Dataset section>

--- --- ---

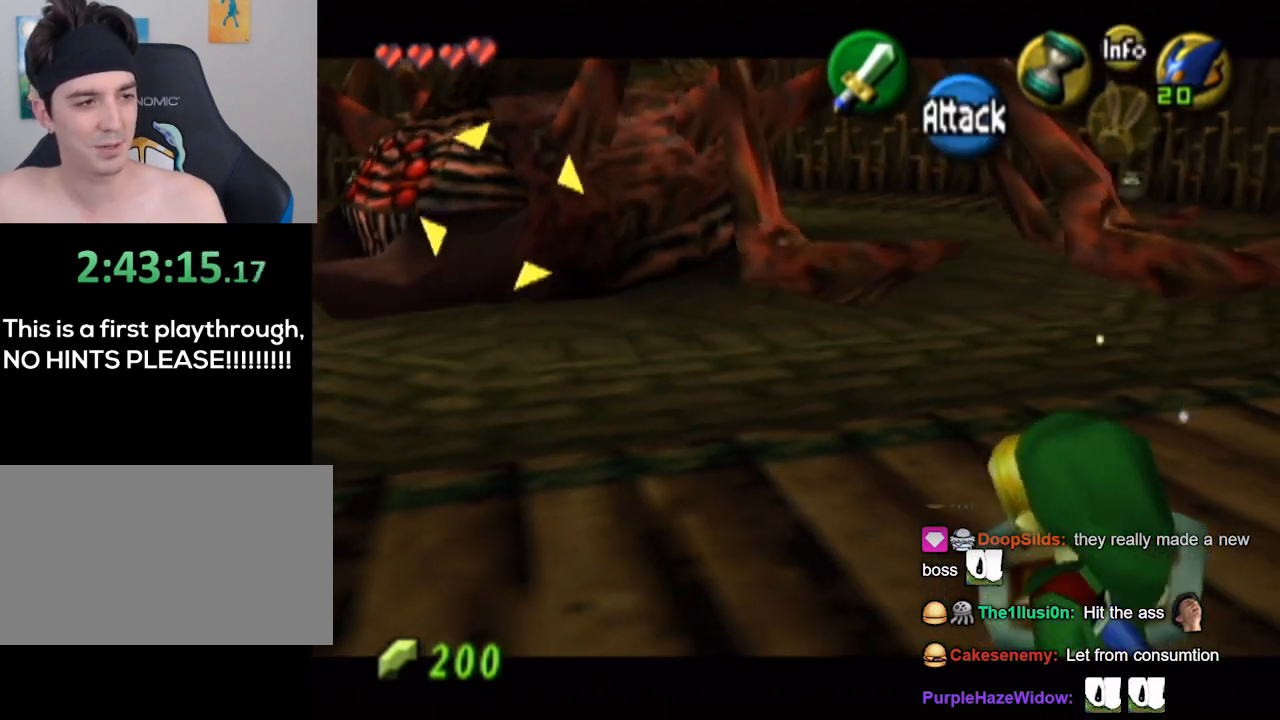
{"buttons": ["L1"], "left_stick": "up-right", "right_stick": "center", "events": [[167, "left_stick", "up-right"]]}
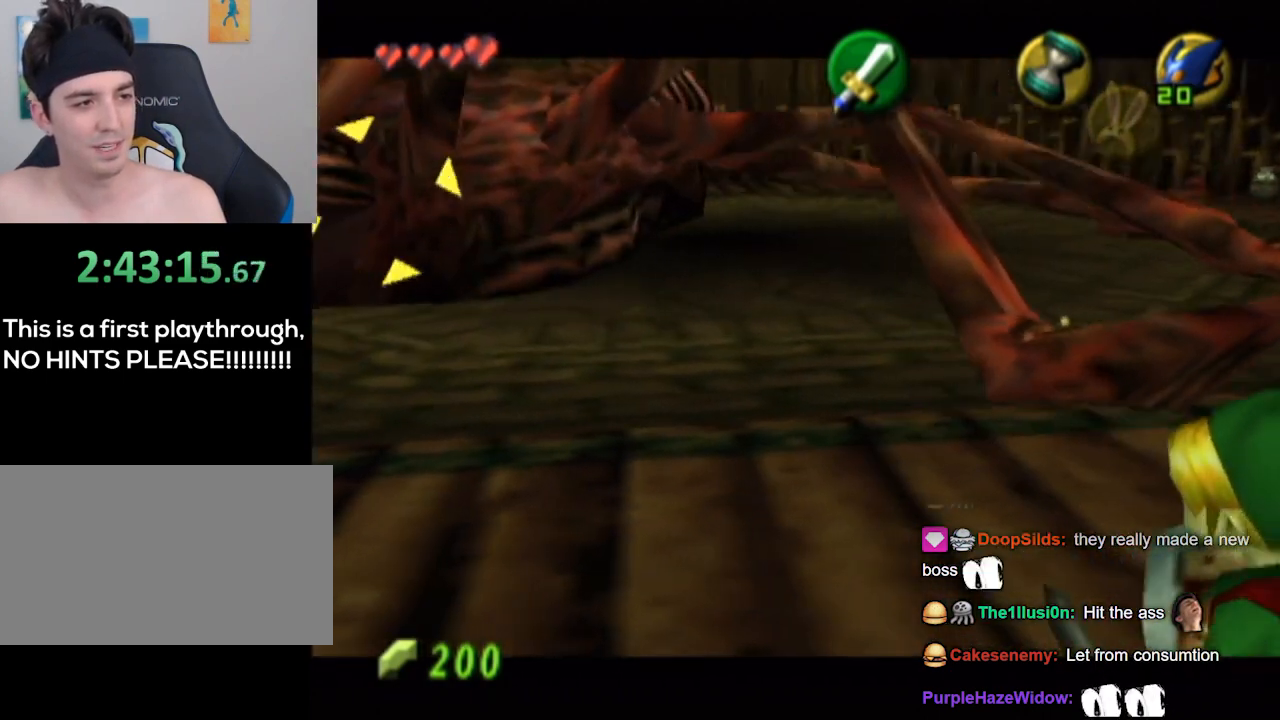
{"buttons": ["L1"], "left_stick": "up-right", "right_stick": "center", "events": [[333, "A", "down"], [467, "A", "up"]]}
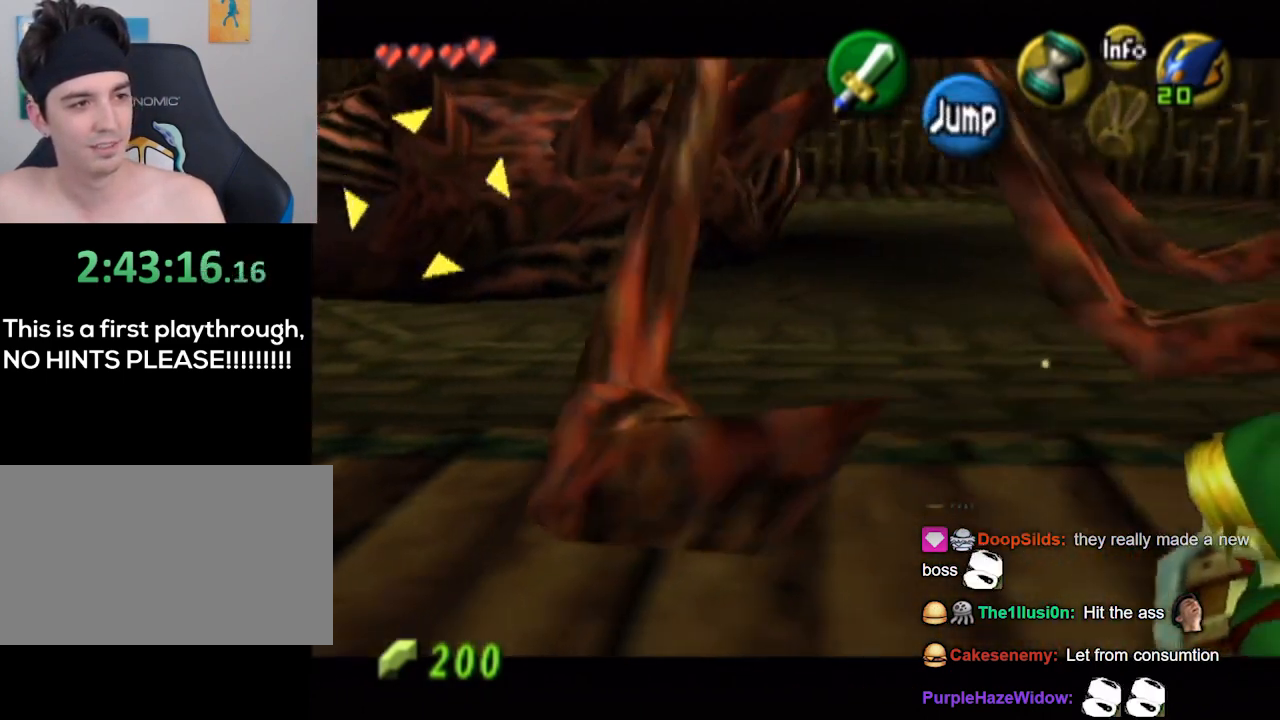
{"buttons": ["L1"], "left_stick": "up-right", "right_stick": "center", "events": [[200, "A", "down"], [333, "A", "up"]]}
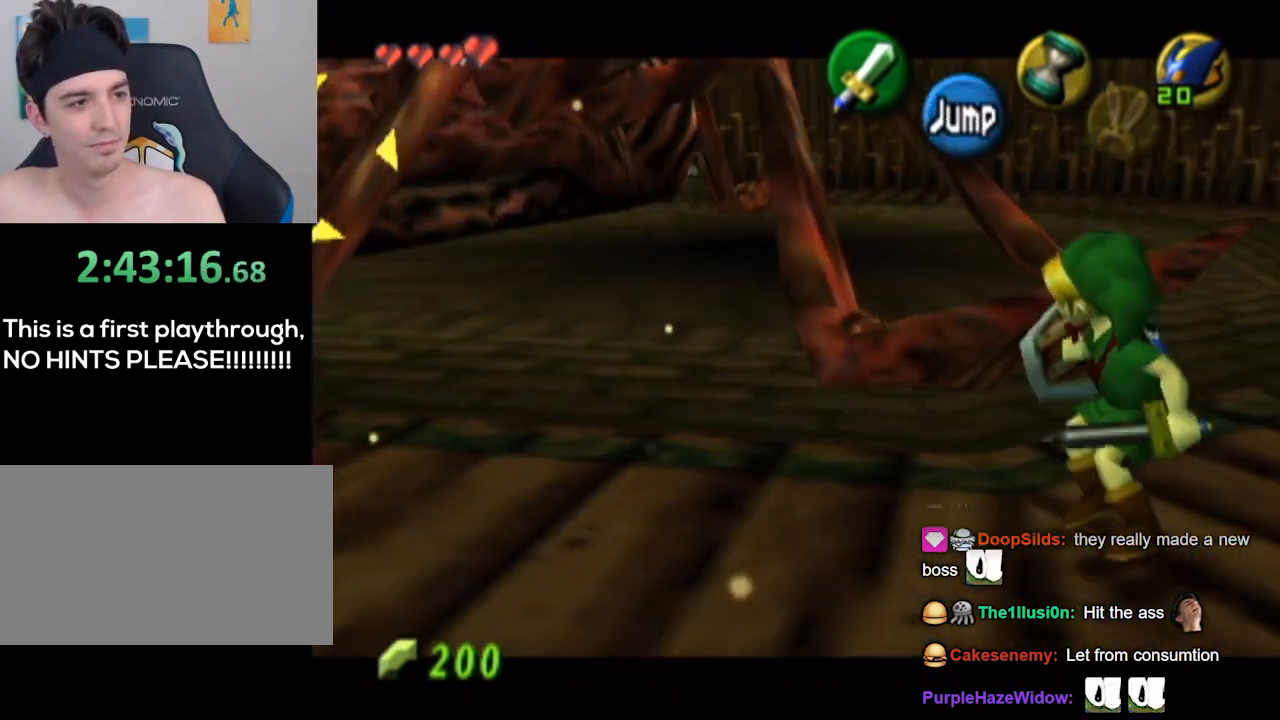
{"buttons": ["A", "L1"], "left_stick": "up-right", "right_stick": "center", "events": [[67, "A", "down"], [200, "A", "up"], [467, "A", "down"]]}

--- --- ---

Exercise description>
Transcribe all of the listing precisely. The images stay out of it.

Answer section>
{"buttons": ["L1"], "left_stick": "up-right", "right_stick": "center", "events": [[167, "left_stick", "up-right"]]}
{"buttons": ["L1"], "left_stick": "up-right", "right_stick": "center", "events": [[333, "A", "down"], [467, "A", "up"]]}
{"buttons": ["L1"], "left_stick": "up-right", "right_stick": "center", "events": [[200, "A", "down"], [333, "A", "up"]]}
{"buttons": ["A", "L1"], "left_stick": "up-right", "right_stick": "center", "events": [[67, "A", "down"], [200, "A", "up"], [467, "A", "down"]]}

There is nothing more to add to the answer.